= FRAGMENT TEKSTU =
▽

Ciąg dalszy afery Dieselgate. Prezes Audi przyzna się do winy?

Ciąg dalszy afery Dieselgate. Prezes Audi przyzna się do winy?

Volkswagen
Volkswagen Źródło:Shutterstock / multitel
Były prezes Audi zaskoczył niemiecką opinię publiczną. Jest gotów pójść na układ z sądem. W zamian za przyznanie się do winy (oszustwa) otrzyma jedynie wyrok w zawieszeniu i grzywnę.

Afera Dieselgate dotyczy fałszowania emisji spalin w silnikach Grupy Volkswagen (Audi, Volkswagen, Skoda, Seat). Wybuchła w 2015 roku. Okazało się, że w silnikach wysokoprężnych zamontowane było oprogramowanie, które pokazywało niezgodne z prawdą poziomy emisji. Volkswagen zapłacił już miliardowe odszkodowania kierowcom, głównie w Stanach Zjednoczonych, ale i w Europie. Do sedna sprawy, czyli tego, kto wydał polecenie montowania fałszującego oprogramowania, śledczy wciąż nie dotarli.

Jednak oszukiwał

Co pewien czas pojawiają się jednak nowe informacje związane z Dieselgate. Tak stało się właśnie w ostatnich dniach. Jak donosi „Die Welt” (a o czym poinformował Dziennik.pl) prezes niemieckiego koncernu Audi (wchodzącego w skład Grupy Volkswagen), Rupert Stadler zamierza przyznać się do winy. Ta wina miałaby polegać na oszustwie w temacie silników.

△

= ZBIÓR DANYCH =
▽

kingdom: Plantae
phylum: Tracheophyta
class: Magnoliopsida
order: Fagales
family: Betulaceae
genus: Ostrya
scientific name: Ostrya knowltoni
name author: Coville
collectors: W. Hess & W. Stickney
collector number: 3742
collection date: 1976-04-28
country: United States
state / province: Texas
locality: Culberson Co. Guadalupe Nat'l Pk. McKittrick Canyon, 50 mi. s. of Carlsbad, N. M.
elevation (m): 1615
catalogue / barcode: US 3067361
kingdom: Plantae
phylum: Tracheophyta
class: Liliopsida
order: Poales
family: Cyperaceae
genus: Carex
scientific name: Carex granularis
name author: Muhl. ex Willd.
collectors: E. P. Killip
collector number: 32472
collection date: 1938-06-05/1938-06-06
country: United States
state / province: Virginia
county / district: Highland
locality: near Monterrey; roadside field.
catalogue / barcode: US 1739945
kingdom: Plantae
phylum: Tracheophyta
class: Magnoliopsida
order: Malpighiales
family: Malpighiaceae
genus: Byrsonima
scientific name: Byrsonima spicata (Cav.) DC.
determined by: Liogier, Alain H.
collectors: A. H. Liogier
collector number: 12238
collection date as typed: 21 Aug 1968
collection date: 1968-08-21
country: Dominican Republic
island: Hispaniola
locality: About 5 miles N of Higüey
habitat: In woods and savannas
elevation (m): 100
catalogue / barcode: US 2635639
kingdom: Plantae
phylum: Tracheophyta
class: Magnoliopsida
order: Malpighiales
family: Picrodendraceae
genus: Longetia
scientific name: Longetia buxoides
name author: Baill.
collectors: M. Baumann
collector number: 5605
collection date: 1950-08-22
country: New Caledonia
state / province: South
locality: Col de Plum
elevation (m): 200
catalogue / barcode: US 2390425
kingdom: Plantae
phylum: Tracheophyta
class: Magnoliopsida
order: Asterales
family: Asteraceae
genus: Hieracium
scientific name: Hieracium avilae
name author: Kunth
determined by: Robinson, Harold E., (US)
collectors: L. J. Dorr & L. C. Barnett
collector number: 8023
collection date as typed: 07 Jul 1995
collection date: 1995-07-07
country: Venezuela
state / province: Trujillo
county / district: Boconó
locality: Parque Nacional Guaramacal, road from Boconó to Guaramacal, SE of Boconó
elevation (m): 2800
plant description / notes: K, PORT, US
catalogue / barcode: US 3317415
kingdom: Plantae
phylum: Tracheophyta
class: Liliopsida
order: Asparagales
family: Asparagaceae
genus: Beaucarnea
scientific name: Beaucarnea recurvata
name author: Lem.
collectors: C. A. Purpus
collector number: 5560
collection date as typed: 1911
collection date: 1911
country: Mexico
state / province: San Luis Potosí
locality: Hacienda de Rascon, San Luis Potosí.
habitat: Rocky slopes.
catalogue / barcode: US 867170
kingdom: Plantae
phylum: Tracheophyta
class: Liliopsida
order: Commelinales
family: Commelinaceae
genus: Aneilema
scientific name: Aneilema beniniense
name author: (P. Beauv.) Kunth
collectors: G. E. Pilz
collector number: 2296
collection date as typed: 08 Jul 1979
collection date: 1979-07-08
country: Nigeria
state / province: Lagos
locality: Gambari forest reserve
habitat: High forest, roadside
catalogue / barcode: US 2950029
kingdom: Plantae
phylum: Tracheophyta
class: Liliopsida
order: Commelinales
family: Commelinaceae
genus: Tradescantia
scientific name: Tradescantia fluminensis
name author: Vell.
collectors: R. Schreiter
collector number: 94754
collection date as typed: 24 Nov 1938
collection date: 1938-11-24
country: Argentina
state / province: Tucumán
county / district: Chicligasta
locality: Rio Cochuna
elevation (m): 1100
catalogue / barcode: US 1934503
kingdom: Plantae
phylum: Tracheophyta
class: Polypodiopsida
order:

△

= ZADANIA ĆWICZENIA =
1 - Czy te stwierdzenia zgadzają się z tekstem o aferze Dieselgate? Przy każdym odpowiedz „tak” lub „nie” i przytocz dosłownie rozstrzygające słowa tekstu.
(a) Afera wybuchła w 2015 roku.
(b) Śledczy ustalili, kto wydał polecenie montowania fałszującego oprogramowania.
(c) Volkswagen wypłacił odszkodowania wyłącznie kierowcom w Stanach Zjednoczonych.
2 - Napisz dalszy ciąg tekstu o aferze Dieselgate, zaczynając po jego ostatnim zdaniu.
Pozycje nie mają tu żadnego znaczenia.

= OCZEKIWANE ODPOWIEDZI =
1 -
(a) Tak: „Wybuchła w 2015 roku.”
(b) Nie: „Do sedna sprawy, czyli tego, kto wydał polecenie montowania fałszującego oprogramowania, śledczy wciąż nie dotarli.”
(c) Nie: „głównie w Stanach Zjednoczonych, ale i w Europie”.

2 -
Jakie korzyści z tego ruchu miałby odnieść Rupert Stadler? Jak czytamy, za przyznanie się do winy, jego karą byłby wyrok w zawieszeniu i kara finansowa, a nie bezwględna odsiadka.

Jak informuje portal dziennika „Die Welt” zeznanie Robert Stadler chce złożyć za dwa tygodnie (poinformował o tym obrońca byłego prezesa Audi). Ma mieć ono miejsce przed Sądem Okręgowym w Monachium.

Łagodniejszy wyrok za zakończenie procesu

Rupert Stadler od lat nie przyznawał się do winy.Jednak materiały śledczych świadczą o tym, że choć musiał wiedzieć o aferze z silnikami już w 2016 roku, to do 2018 roku nic z tym nie zrobił. Nie poinformował ani kontrahentów, ani nie wstrzymał produkcji motorów z fałszującym oprogramowaniem.

Jeśli ugoda z sądem dojdzie do skutku, były szef Audi otrzyma karę od 1,5 do 2 lat pozbawienia wolności w zawieszeniu na 3 lata. Zostanie też zobowiązany do zapłaty 1,1 mln euro nawiązki, która zostanie przeznaczone na cele społeczne, jak informuje „Die Welt”. Jeśli nie dojdzie, proces będzie trwał jeszcze wiele lat.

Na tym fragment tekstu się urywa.